When sales tax laws first came into existence in the early to mid-part of the 20th century, the vast majority of sales were made from brick-and-mortar stores to local customers. However, with the rise of the internet and the increasing reach of ecommerce into every corner of the market, a number of new challenges have become apparent.
States that depended on sales tax revenue to fund a wide variety of services and programs have suddenly found that cash flow decreasing rapidly. There has been movement on several fronts over the past decade or so to try and expand the authority for states to collect sales tax on purchases made by remote sellers, and the Marketplace Fairness Act of 2017 is the latest manifestation of this.
The Marketplace Fairness Act of 2013
This is not the first Marketplace Fairness Act, however. In fact, a bill by the same name passed the Senate with 69 votes in May of 2013. It then went to the house, where it stalled and was eventually shelved due to opposition from several groups, including small business organizations, the National Taxpayers Union, the American Catalog Mailers Association, and the handful of states that don’t impose a sales tax.
In April of 2017, two new bills were introduced, one in the House and one in the Senate. The Senate bill was the Marketplace Fairness Act of 2017, and it was sponsored by Senators Mike Enzi, Republican of Wyoming, Dick Durban, Democrat of Illinois, Lamar Alexander, Republican of Tennessee, and Heidi Heitkamp, Democrat of North Dakota.
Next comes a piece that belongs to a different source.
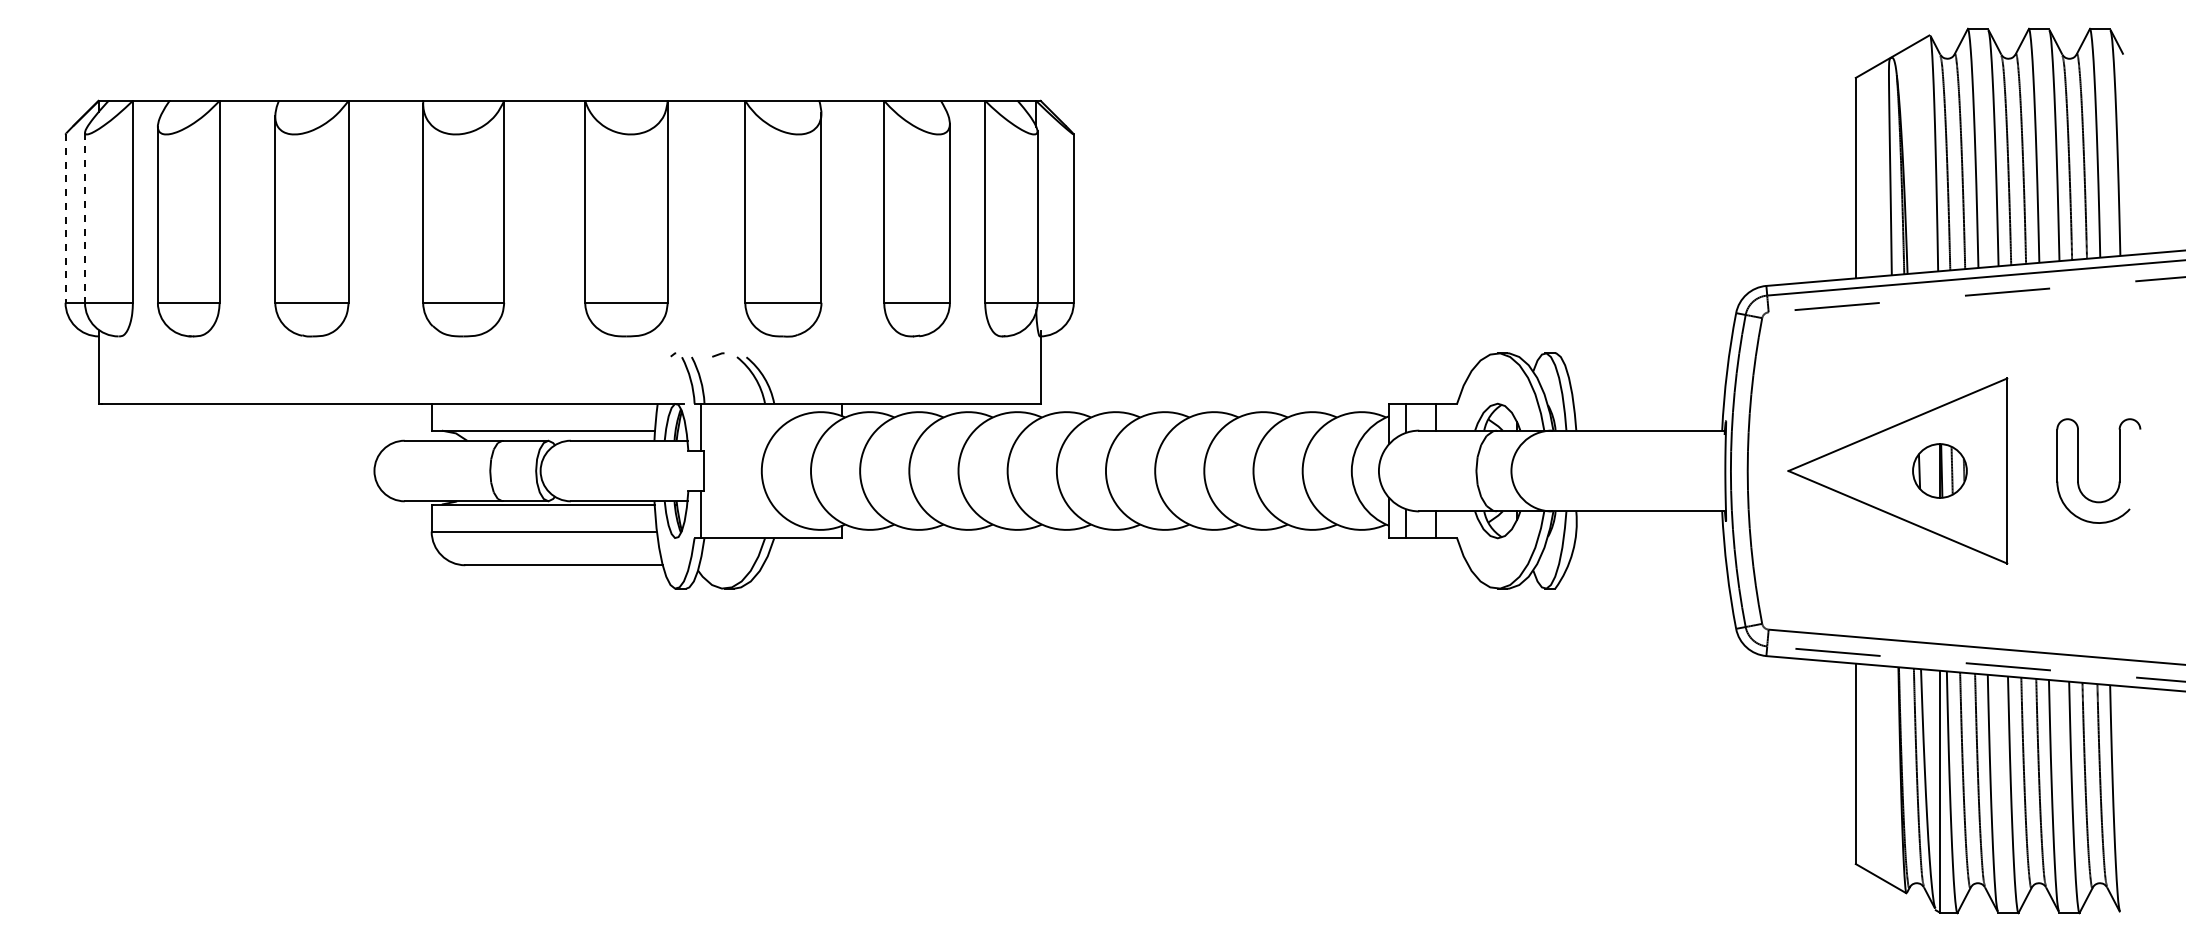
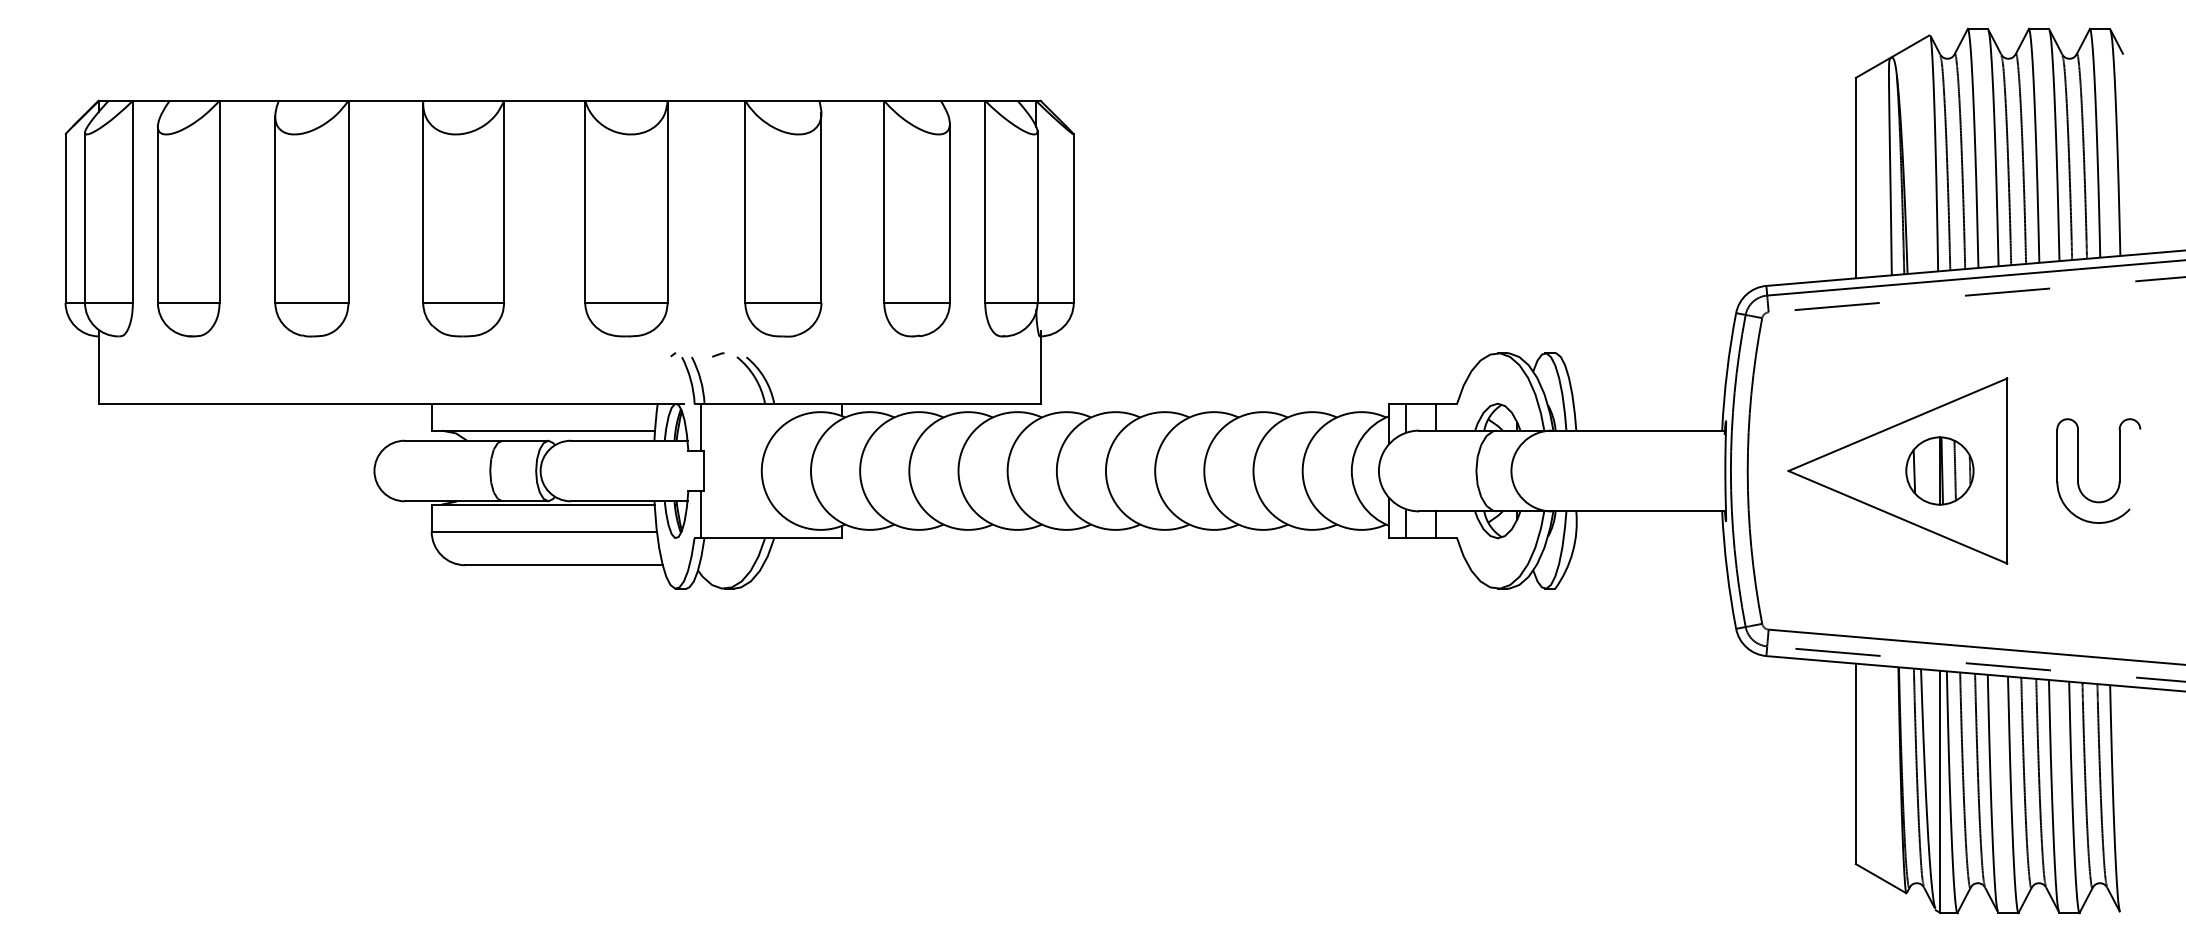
line at (65, 218): dashed -> solid
line at (85, 218): dashed -> solid
part at (1939, 470) size: 56x56 px -> 70x70 px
Under this bill, states would have the authority to compel out-of-state retailers to collect and remit sales tax on purchases made by in-state customers, provided that:
- The states simplified their sales tax laws and processes by joining the Streamlined Sales and Use Tax Agreement, and
- The seller had more than $1 million in total sales to customers in the US annually.
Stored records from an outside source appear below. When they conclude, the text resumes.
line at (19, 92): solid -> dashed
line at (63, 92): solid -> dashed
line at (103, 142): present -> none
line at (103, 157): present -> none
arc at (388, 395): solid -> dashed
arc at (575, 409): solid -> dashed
On the same day that this bill was unveiled in the Senate, a bi-partisan group of representatives introduced the Remote Transactions Parity Act in the house, which resembles the Senate legislation broadly, but with a major exception being the definition of a "small seller". The House bill sets the threshold for exemption from responsibility for sales tax collection at $10 million in total nationwide sales for the first year, $4 million for the second year, $1 million for the third year, and then eliminates it from the fourth year on.
There will have to be some reconciliation between these two versions before they actually become law, but if they do pass both houses of Congress, it’s likely they will keep the basic framework laid out in both current bills.
Streamlined Sales and Use Tax Agreement
One important aspect of the Marketplace Fairness Act is the stipulation that states only qualify to compel remote sellers to collect and remit sales tax if they have joined in the Streamlined Sales and Use Tax Agreement (SSUTA). This is an outgrowth of the Streamlined Sales Tax Project (SSTP), which was first put together in early 2000. SSTP, as an organization, arose out of the Supreme Court decision in the 1992 case of Quill Corp v North Dakota, which stated in part that states could not compel out-of-state sellers to collect and remit sales tax because the myriad state and local rates and regulations made it too complicated to be practical.
The SSUTA applies to four specific areas relating to state and local sales tax codes. These are:
- State-level Administration – a single return for each state is all that’s required, rather than the multiple returns previously required in situations where local jurisdictions were not administered by the state.
- Uniform Tax Base – the same goods and services are taxed in all jurisdictions within a given state. Each individual state can still determine independently what to tax.
- Simplified Tax Rates – uniform tax rates across all jurisdictions within a state.
- Uniform Sales Sourcing Rules – for remote sellers, all applicable rates would be determined by the final destination of the goods.
There are currently 24 states that are party to the SSUTA, along with Washington, D.C. Sellers registering through the SSUTA to collect and remit sales tax will receive permits to do so in every member state, which significantly streamlines that part of the process as well.
Benefits of the Marketplace Fairness Act
With the SSUTA in place, a major hurdle to the ability of the Federal government to regulate the collection and remittance of state sales taxes by remote sellers is removed. That dynamic not only benefits states, who hope to see their sales tax revenue increase, but also traditional brick-and-mortar stores. These establishments were always subject to state sales tax laws, and they were having an increasingly difficult time competing with remote sellers who did not have to add sales tax onto the purchase price of an item.
While the expansion of online sales in particular has broadened the economy in important ways, those traditional physical stores are also essential to a healthy and thriving local economy in communities across the country, and this is one of the main arguments being used to push the Marketplace Fairness Act as well as the Remote Transactions Parity Act as they are debated in Congress.